SUKABUMIUPDATE.com - Pria bernama Ihsan (36) jatuh ke dasar sumur sedalam kurang lebih 12 meter, di Perum Alam Layung Indah, Jalan Raya Cikukulu Blok Ali 3 Nomor 14, RT 04/08, Kecamatan Cicantayan, Kabupaten Sukabumi, Rabu (8/7/2026). Korban saat itu tengah melakukan pekerjaan memperdalam sumur mencari air dampak kemarau.
Korban kemudian dievakuasi oleh tim damkar Cisaat, Pemadam Kebakaran dan Penyelamatan (DPKP) Kabupaten Sukabumi, setelah menerima laporan sekitar pukul 12.05 WIB Setibanya di lokasi, petugas Damkar melakukan proses evakuasi korban, menggunakan peralatan keselamatan.
Penanganan selesai sekitar pukul 13.00 WIB. Sempat mendapatkan penanganan darurat dengan tabung oksigen, korban kemudian dibawa ke fasilitas kesehatan terdekat untuk penanganan medis lebih lanjut.

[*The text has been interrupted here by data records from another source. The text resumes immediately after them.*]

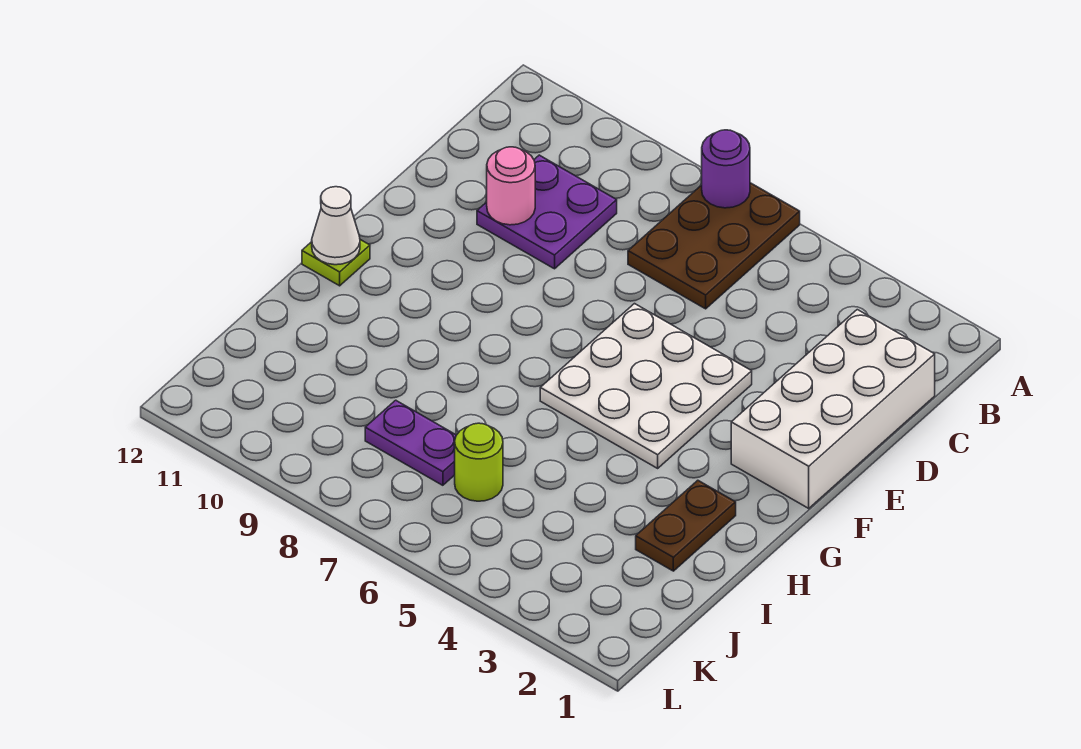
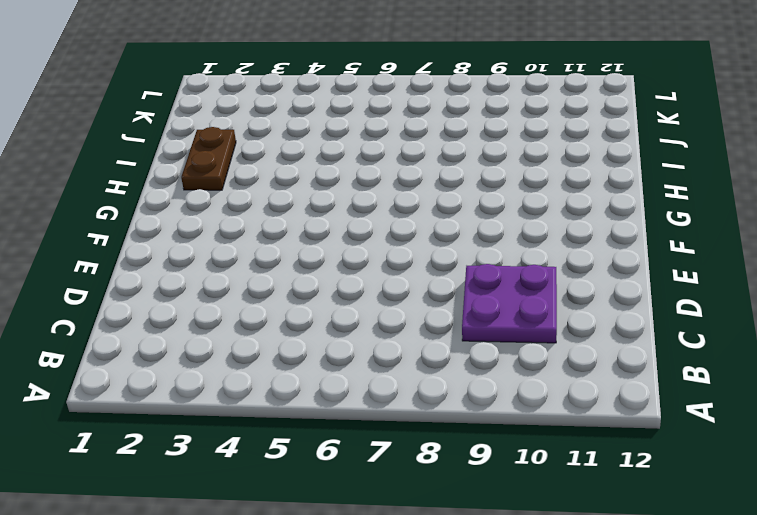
none -> brown 2x3 plate [628,183,800,309]
none -> white 2x4 brick [731,310,935,508]

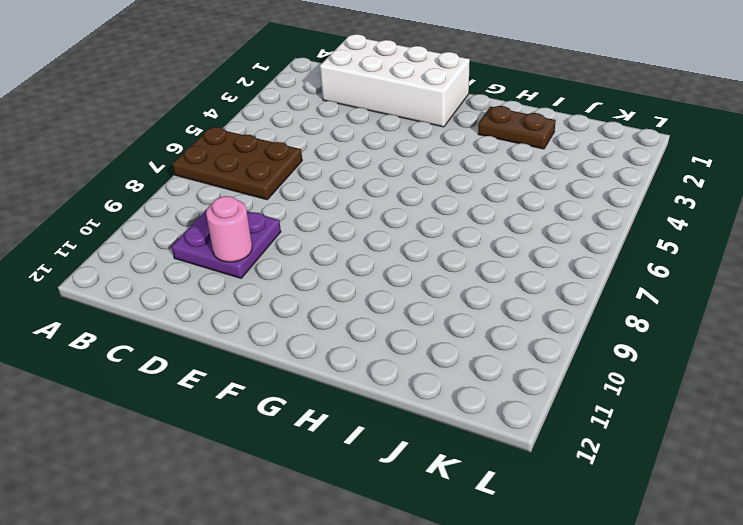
none -> white 3x3 plate [540,304,752,468]
none -> lime 1x1 plate [302,240,370,286]

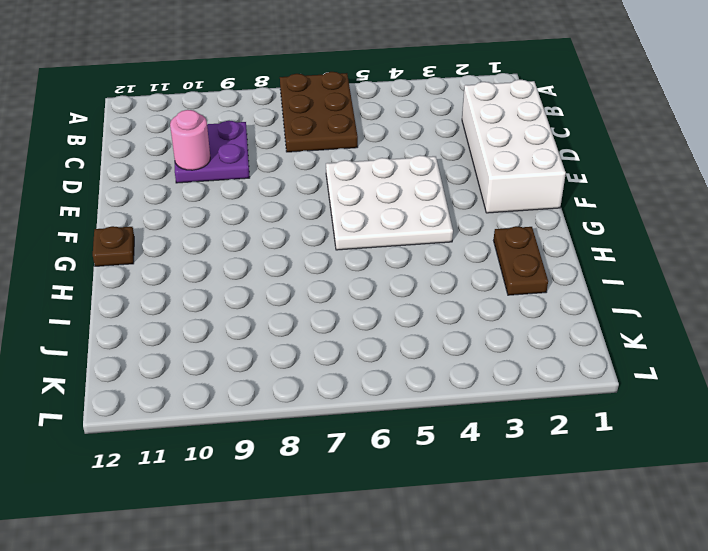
brown 1x1 plate [93,226,134,266] -> lime 1x1 plate [302,240,370,286]
none -> lime 1x1 round brick [455,423,503,501]
none -> purple 1x2 plate [365,400,456,485]

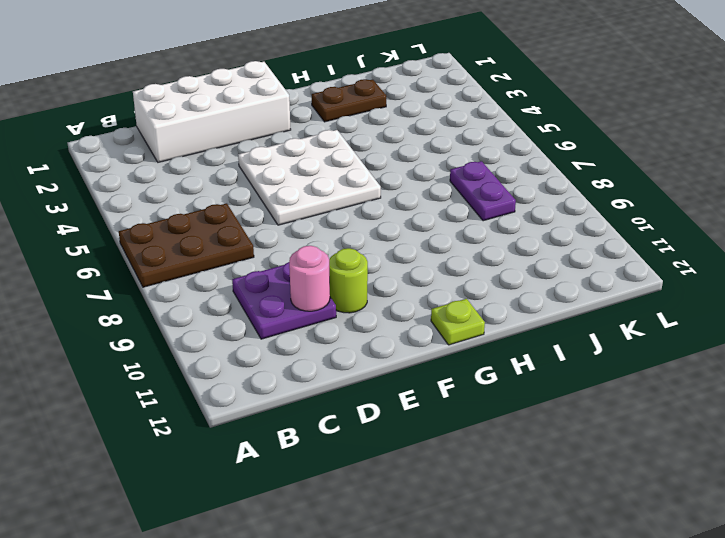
lime 1x1 round brick [329,248,368,313] -> lime 1x1 round brick moved to [455,423,503,501]
none -> purple 1x1 round brick [702,130,750,208]
none -> white 1x1 cone [312,187,360,265]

Baca Juga: Selamatkan Industri Kreatif: AMSI, BPI dan AVISI Kolaborasi Lawan Konten Ilegal
Petugas damkar Cisaat, Unang Sofyan mengatakan berdasarkan informasi yang diterima petugas, korban saat itu tengah melakukan pendalaman sumur dengan kedalaman sekitar 12 meter. Namun beberapa saat kemudian korban tidak lagi memberikan respons kepada rekan-rekannya.
"Mungkin korban kelelahan atau mukanya pucat, kemudian tiba-tiba jatuh ke dasar sumur. Rekannya kemudian melapor ke Damkar untuk meminta bantuan evakuasi," jelasnya.

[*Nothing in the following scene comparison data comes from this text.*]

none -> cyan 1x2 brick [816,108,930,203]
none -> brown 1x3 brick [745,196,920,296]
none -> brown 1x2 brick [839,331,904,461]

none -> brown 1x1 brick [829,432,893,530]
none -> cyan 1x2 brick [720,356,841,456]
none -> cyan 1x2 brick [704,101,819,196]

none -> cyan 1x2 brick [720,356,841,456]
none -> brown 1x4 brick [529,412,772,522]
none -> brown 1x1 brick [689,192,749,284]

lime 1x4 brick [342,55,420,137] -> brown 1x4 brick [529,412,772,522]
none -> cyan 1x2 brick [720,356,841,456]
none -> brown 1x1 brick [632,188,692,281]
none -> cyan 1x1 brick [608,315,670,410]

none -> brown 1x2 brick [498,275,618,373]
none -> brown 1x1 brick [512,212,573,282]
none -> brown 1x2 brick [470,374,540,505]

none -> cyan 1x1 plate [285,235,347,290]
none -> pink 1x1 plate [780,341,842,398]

Menurut Unang, sumur tersebut memang sedang diperdalam karena debit airnya dinilai kurang. "Untuk sumurnya kemungkinan memang kurang air, makanya dilakukan pendalaman," ujarnya.
Baca Juga: Distan Sukabumi Bangun Kantor UPTD Pertanian Sagaranten, Pelayanan Petani Ditargetkan Makin Optimal
Dalam proses evakuasi, Damkar Cisaat menerjunkan tujuh personel dengan dukungan tim rescue dari Pos Damkar Parungkuda karena memiliki peralatan penyelamatan yang lebih lengkap. "Kurang lebih tujuh personel kami terjunkan, dibantu rescue dari Parungkuda karena peralatannya lebih lengkap," ucapnya.

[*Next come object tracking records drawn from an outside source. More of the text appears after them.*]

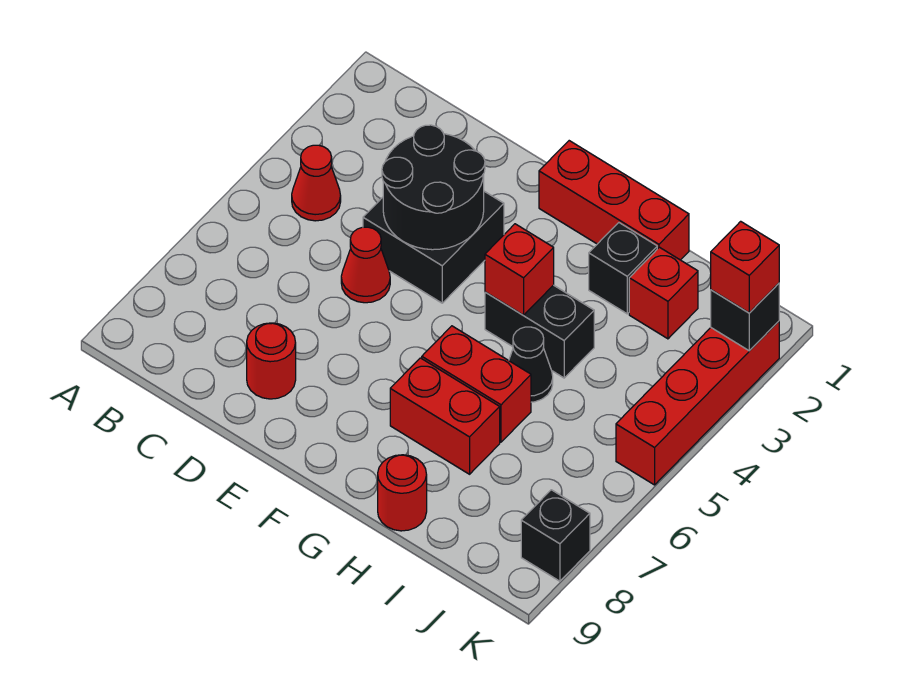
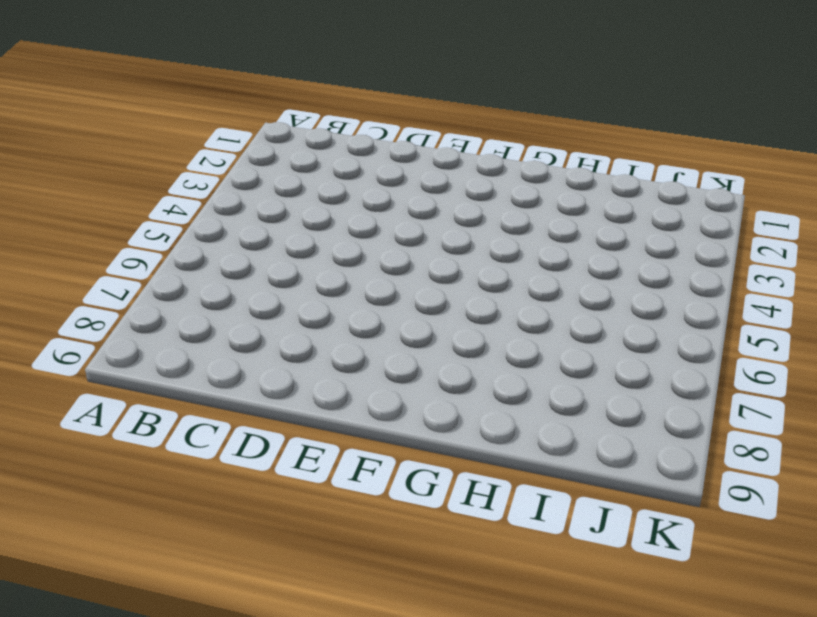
none -> red 1x1 cone [292,145,341,221]
none -> black 2x2 brick [363,191,504,303]
none -> red 1x1 cone [341,227,390,303]

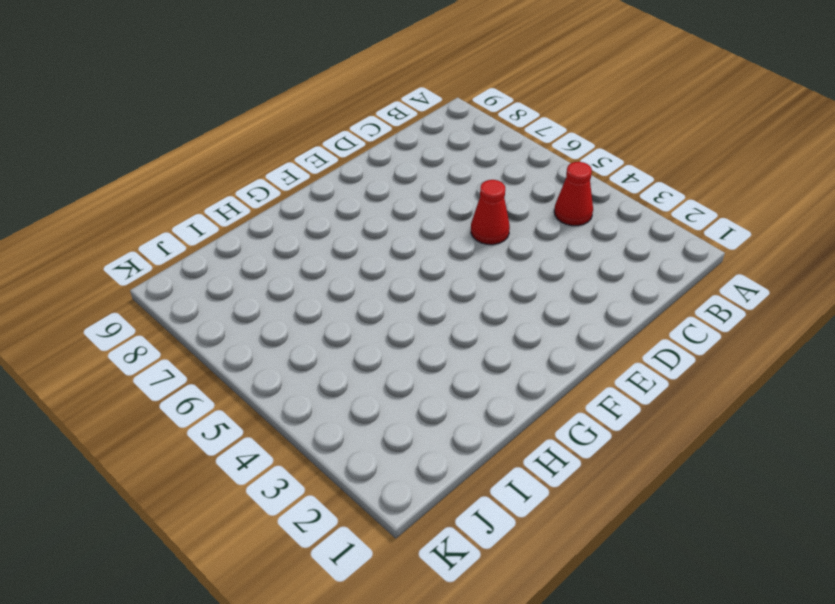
none -> black 2x2 brick [363,191,504,303]
none -> red 1x1 round brick [247,323,296,399]
none -> red 1x3 brick [539,141,689,260]

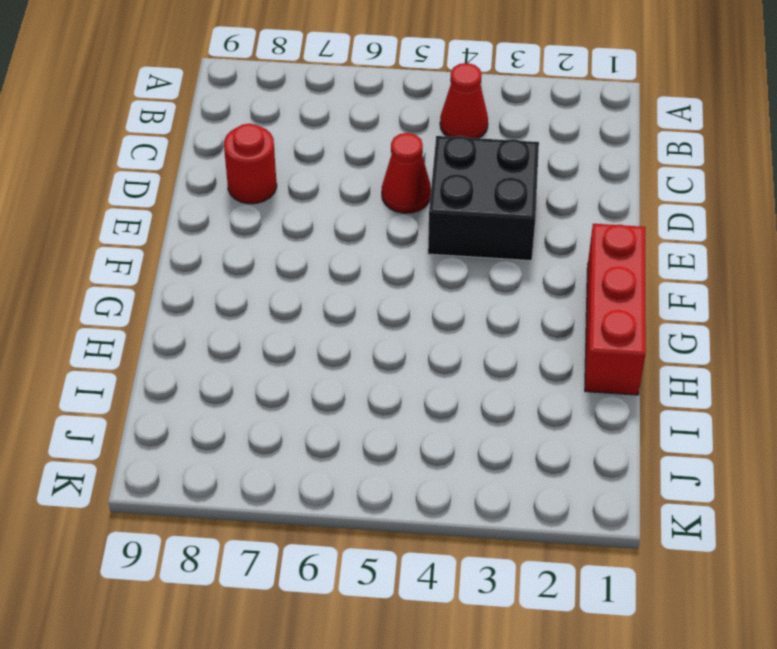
none -> black 1x2 brick [485,285,594,378]
none -> red 1x2 brick [422,326,531,442]
none -> red 1x2 brick [390,358,500,474]

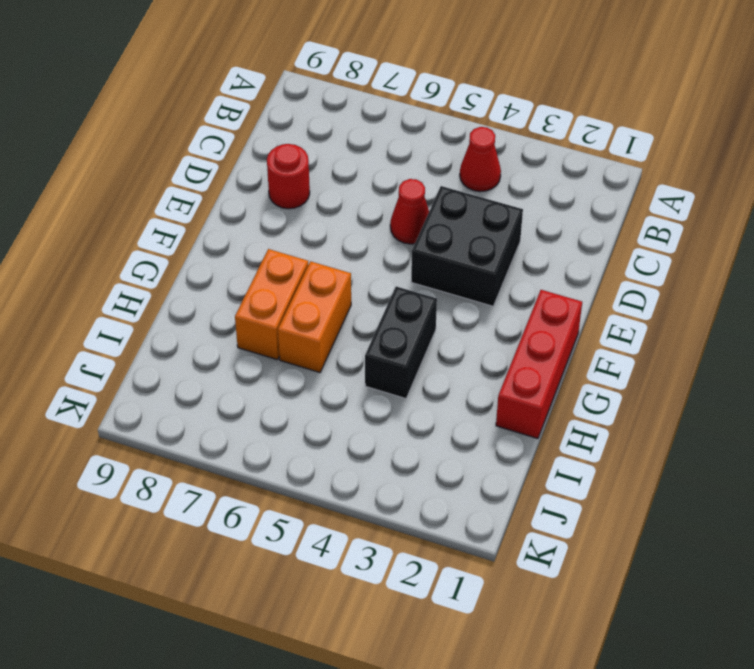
orange 1x2 brick [278,261,351,372] -> red 1x2 brick [422,326,531,442]
orange 1x2 brick [235,249,308,360] -> red 1x2 brick [390,358,500,474]
none -> black 1x1 brick [589,223,657,314]
none -> black 1x1 cone [509,327,553,402]
none -> red 1x1 round brick [378,455,427,531]

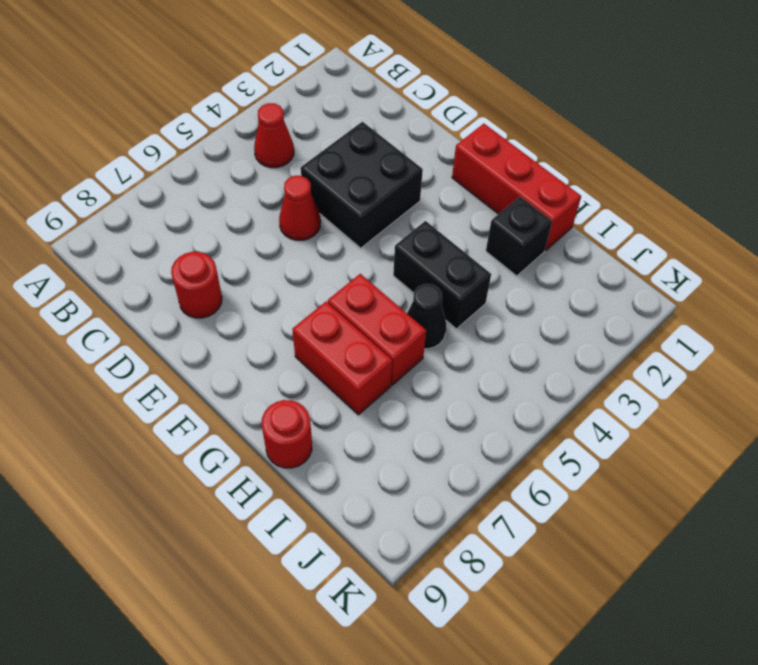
none -> red 1x1 brick [629,247,698,339]
none -> red 1x4 brick [616,321,779,485]
none -> black 1x1 brick [521,490,590,581]

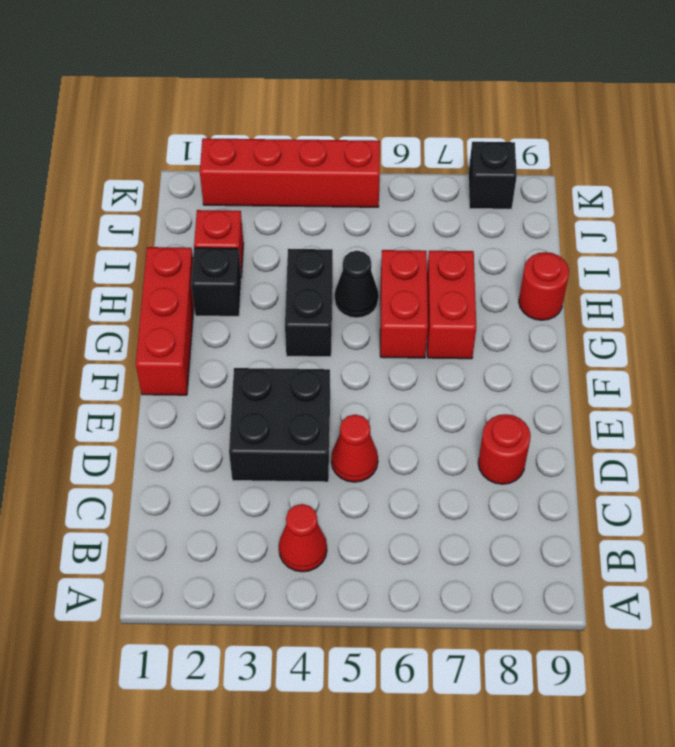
none -> black 2x2 round brick [382,125,485,250]
none -> red 1x1 brick [485,224,554,315]
none -> black 1x1 brick [711,283,779,351]

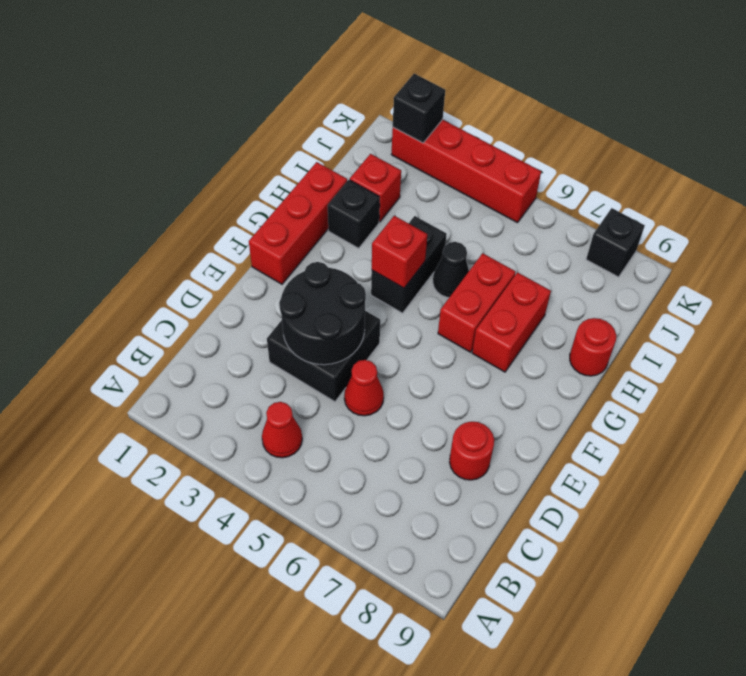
none -> red 1x1 brick [711,221,779,313]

Atas kejadian tersebut, Unang mengimbau masyarakat agar mengutamakan keselamatan dalam setiap pekerjaan yang memiliki risiko tinggi, termasuk pekerjaan di dalam sumur. "Kalau melakukan pekerjaan yang berisiko, sebaiknya dilakukan oleh orang yang memang memiliki kemampuan atau keterampilan yang sesuai. Keselamatan harus menjadi perhatian utama agar kejadian seperti ini tidak terulang," pungkasnya.